Thrombotic thrombocytopenic purpura
Thrombotic thrombocytopenic purpura (TTP) is a rare acute or subacute disease in adults, rather similar to the haemolytic-uraemic syndrome in children. Haemorrhagic infarcts due to platelet microthrombi occur in many organs, and in the brain they may cause stroke-like episodes. More commonly, the presentation is with a global encephalopathy on the background of systemic malaise, fever, skin purpura, renal failure, haematuria, and proteinuria. The blood film shows thrombocytopenia, haemolytic anaemia, and fragmented red cells (Ridolfi and Bell 1981; Sheth et al. 1986; Kay et al. 1991; Oberlander et al. 1995; Garrett el al 1996). The differential diagnosis includes systemic lupus erythematosus, infective endocarditis, idiopathic thrombocytopenia, heparin-induced throbocytopenia with thrombosis, non-bacterial thrombotic endocarditis, and disseminated intravascular coagulation.
Disseminated intravascular coagulation
Disseminated intravascular coagulation: the neurological complications are usually submerged in the features of the underlying serious illness. Widespread haemorrhagic brain infarcts and intracranial haemorrhages tend to cause an acute or subacute global encephalopathy rather than stroke-like episodes. The diagnosis is confirmed by a low platelet count, low plasma fibrinogen, and raised fibrin degradation products and D-dimer (Schwartzman and Hill 1982; Baglin 1996). The differential diagnosis includes non-bacterial thrombotic endocarditis, cerebral hypoxia, hepatic failure, and uraemia.

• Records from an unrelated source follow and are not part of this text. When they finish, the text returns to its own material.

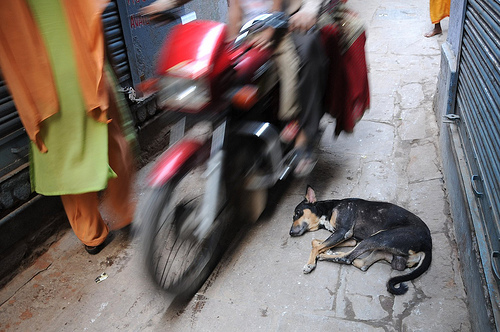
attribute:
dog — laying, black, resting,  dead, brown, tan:
[289, 184, 433, 298]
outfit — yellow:
[0, 0, 137, 257]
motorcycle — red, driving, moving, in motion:
[136, 9, 371, 313]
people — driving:
[139, 0, 343, 181]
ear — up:
[304, 184, 319, 204]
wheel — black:
[139, 142, 232, 302]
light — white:
[159, 75, 212, 110]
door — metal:
[454, 0, 499, 331]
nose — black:
[290, 229, 294, 235]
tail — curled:
[386, 248, 433, 296]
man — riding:
[137, 0, 338, 178]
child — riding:
[223, 0, 303, 144]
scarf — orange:
[0, 0, 114, 153]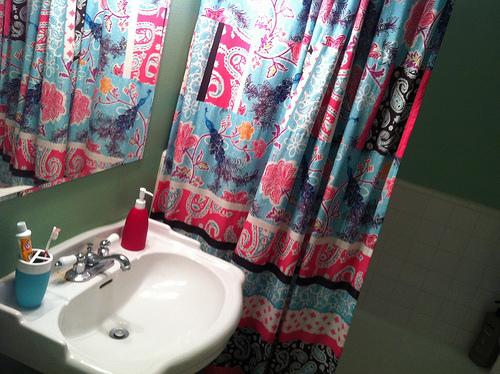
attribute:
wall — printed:
[355, 174, 461, 196]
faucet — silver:
[64, 232, 132, 283]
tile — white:
[412, 215, 444, 248]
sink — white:
[1, 215, 248, 372]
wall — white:
[415, 128, 493, 235]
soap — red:
[120, 182, 152, 254]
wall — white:
[391, 217, 492, 318]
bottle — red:
[119, 181, 159, 256]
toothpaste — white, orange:
[14, 221, 31, 261]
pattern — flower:
[150, 26, 395, 283]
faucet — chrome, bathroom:
[48, 232, 134, 277]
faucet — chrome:
[55, 232, 130, 281]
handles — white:
[56, 233, 117, 270]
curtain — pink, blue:
[175, 12, 443, 267]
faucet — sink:
[72, 237, 137, 276]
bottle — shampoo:
[467, 299, 499, 372]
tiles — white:
[357, 177, 499, 361]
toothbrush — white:
[23, 218, 68, 263]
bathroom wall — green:
[364, 3, 499, 342]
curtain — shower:
[134, 5, 462, 353]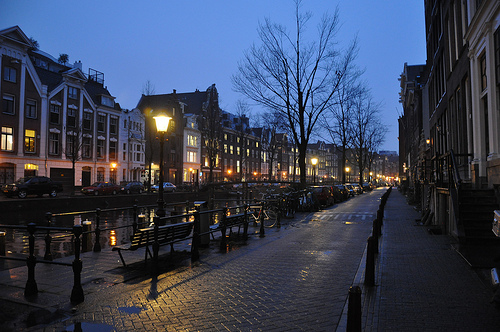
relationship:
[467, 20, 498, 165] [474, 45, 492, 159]
frame of window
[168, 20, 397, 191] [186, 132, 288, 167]
buildings with windows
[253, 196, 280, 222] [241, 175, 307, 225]
cycle in parking area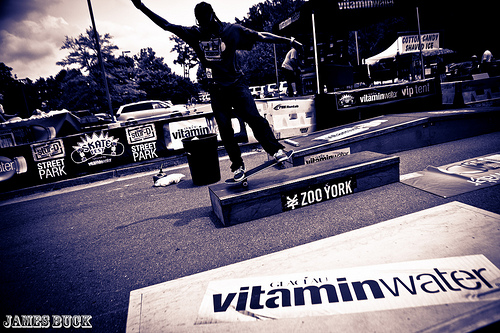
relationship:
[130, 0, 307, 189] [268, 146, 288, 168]
man wearing sneaker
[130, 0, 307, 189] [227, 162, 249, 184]
man wearing sneaker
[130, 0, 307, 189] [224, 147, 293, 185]
man using skate board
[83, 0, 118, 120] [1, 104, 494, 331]
post on road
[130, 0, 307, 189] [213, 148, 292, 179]
man on skateboard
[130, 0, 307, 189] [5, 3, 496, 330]
man in area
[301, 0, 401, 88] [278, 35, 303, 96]
tent with people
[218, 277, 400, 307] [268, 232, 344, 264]
logo on ground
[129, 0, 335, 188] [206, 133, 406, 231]
man on ramp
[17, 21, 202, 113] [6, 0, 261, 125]
trees in background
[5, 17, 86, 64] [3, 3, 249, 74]
clouds in sky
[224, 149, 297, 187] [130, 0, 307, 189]
skate board under man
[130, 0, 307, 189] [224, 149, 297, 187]
man on skate board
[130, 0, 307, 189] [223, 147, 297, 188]
man doing a trick on skateboard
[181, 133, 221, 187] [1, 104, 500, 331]
bin in road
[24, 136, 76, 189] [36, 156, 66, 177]
banner with words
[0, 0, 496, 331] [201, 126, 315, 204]
area to skateboard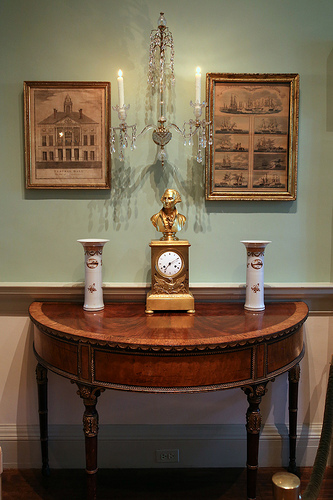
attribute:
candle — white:
[117, 70, 126, 106]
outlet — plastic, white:
[154, 448, 179, 463]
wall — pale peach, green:
[2, 0, 331, 468]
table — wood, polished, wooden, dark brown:
[29, 299, 311, 491]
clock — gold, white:
[147, 239, 196, 314]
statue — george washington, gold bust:
[151, 188, 189, 240]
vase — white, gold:
[241, 239, 272, 312]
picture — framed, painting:
[205, 71, 298, 205]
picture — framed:
[21, 80, 111, 191]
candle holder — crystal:
[110, 104, 139, 152]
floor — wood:
[0, 468, 333, 498]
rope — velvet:
[308, 360, 333, 500]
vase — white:
[78, 237, 110, 311]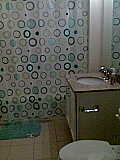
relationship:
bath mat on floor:
[0, 119, 41, 139] [0, 114, 70, 159]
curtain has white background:
[0, 0, 90, 120] [0, 0, 88, 117]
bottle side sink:
[109, 66, 117, 86] [74, 74, 106, 84]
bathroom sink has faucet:
[78, 75, 103, 86] [96, 66, 113, 79]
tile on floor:
[2, 138, 43, 158] [0, 114, 70, 159]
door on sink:
[68, 86, 76, 141] [64, 65, 119, 145]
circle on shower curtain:
[63, 28, 69, 36] [0, 1, 87, 74]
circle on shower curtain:
[26, 63, 32, 70] [0, 1, 87, 74]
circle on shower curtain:
[23, 29, 30, 37] [0, 1, 87, 74]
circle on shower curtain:
[63, 62, 70, 69] [0, 1, 87, 74]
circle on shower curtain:
[39, 54, 45, 61] [0, 1, 87, 74]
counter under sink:
[65, 73, 118, 143] [65, 66, 119, 89]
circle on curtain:
[16, 104, 24, 111] [0, 0, 90, 120]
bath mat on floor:
[0, 119, 41, 139] [19, 141, 40, 153]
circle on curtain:
[28, 95, 35, 102] [7, 6, 85, 94]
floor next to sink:
[0, 114, 70, 159] [62, 64, 118, 101]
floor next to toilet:
[0, 114, 70, 159] [57, 136, 119, 159]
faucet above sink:
[95, 61, 118, 87] [76, 76, 104, 85]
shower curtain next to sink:
[0, 0, 89, 121] [64, 63, 118, 93]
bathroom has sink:
[1, 1, 118, 158] [64, 63, 118, 93]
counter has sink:
[65, 73, 118, 143] [76, 76, 104, 85]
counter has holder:
[65, 73, 118, 143] [84, 106, 99, 114]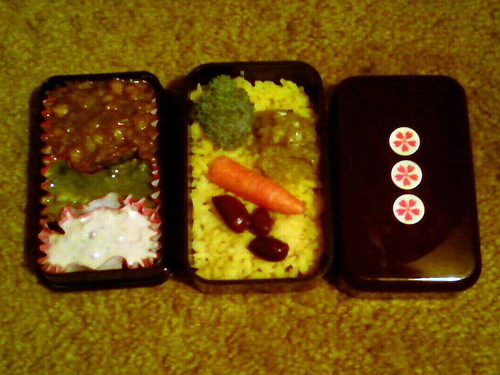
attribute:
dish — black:
[150, 33, 330, 280]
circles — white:
[387, 123, 426, 231]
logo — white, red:
[389, 126, 425, 225]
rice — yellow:
[191, 79, 318, 270]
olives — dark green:
[205, 185, 303, 274]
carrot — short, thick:
[207, 157, 306, 215]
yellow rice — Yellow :
[197, 224, 242, 271]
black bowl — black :
[35, 74, 390, 291]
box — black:
[300, 81, 460, 266]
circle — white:
[388, 125, 420, 155]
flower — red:
[391, 127, 418, 151]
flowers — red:
[395, 165, 420, 220]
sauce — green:
[47, 172, 154, 201]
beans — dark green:
[41, 82, 163, 192]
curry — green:
[199, 73, 258, 151]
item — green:
[200, 79, 256, 148]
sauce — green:
[63, 169, 150, 194]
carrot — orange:
[207, 154, 302, 213]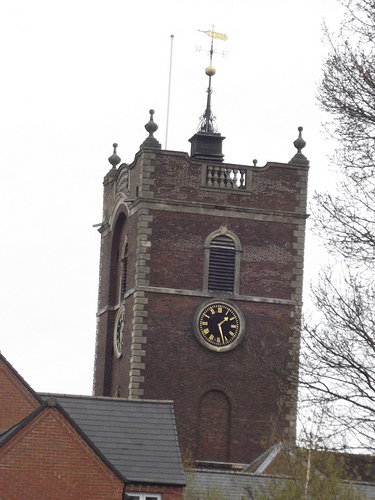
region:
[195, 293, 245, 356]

The thrombophilias and other causes of ‘hypercoagulability’ are very rare causes of any sort of ‘stroke’ (Greaves 1993; Schafer 1994). Antithrombin III deficiency (Arima et al. 1992), protein S deficiency (Koelman et al. 1992; Rich et al. 1993; Nighoghossian et al. 1994), protein C deficiency (Vieregge et al. 1989; Kazui et al. 1993; Confavreux et al. 1994; van Kuijck et al. 1994; Blecic et al. 1996), activated protein C resistance due to factor V Leiden mutation (Hourihane et al. 1997) and plasminogen abnormality or deficiency (Schutta et al. 1991; Nagayama et al. 1993) can all cause peripheral and intracranial venous thrombosis (usually recurrent and often with a family history). However, they have seldom been convincingly reported to cause arterial thrombosis (but paradoxical embolism must always be considered as an explanation of arterial occlusion). To complicate matters, there are many asymptomatic patients with these deficiencies and to make any causal link it is important to exclude other causes of stroke, for the deficiency to be demonstrated more than once and some months after the stroke to avoid any acute effects of the stroke itself, and preferably in family members as well (Forsyth and Dolan 1995; Munts et al. 1998).
The nephrotic syndrome, certain snake bites, the antiphospholipid antibody syndrome, widespread cancer, antifibrinolytic drugs, intravenous immunoglobulin and desmopressin are other occasional causes of ‘hypercoagulability’ and ischaemic stroke. The role of coagulation proteins as vascular risk factors has already been discussed (Section 27.2.7).